(Saved entries)

--- START ---

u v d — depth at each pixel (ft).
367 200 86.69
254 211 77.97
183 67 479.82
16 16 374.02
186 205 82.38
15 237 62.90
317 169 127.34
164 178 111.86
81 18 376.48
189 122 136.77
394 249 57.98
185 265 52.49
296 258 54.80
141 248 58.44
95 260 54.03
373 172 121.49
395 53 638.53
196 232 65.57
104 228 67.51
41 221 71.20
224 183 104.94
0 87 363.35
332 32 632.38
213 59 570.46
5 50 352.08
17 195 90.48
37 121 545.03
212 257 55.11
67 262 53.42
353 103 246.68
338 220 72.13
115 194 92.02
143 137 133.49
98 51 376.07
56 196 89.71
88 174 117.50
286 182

--- END ---

■ **WHAT IS EXPECTED**
Would you restate the records word for word?

■ **SOLUTION TO THE EXERCISE**
u v d — depth at each pixel (ft).
367 200 86.69
254 211 77.97
183 67 479.82
16 16 374.02
186 205 82.38
15 237 62.90
317 169 127.34
164 178 111.86
81 18 376.48
189 122 136.77
394 249 57.98
185 265 52.49
296 258 54.80
141 248 58.44
95 260 54.03
373 172 121.49
395 53 638.53
196 232 65.57
104 228 67.51
41 221 71.20
224 183 104.94
0 87 363.35
332 32 632.38
213 59 570.46
5 50 352.08
17 195 90.48
37 121 545.03
212 257 55.11
67 262 53.42
353 103 246.68
338 220 72.13
115 194 92.02
143 137 133.49
98 51 376.07
56 196 89.71
88 174 117.50
286 182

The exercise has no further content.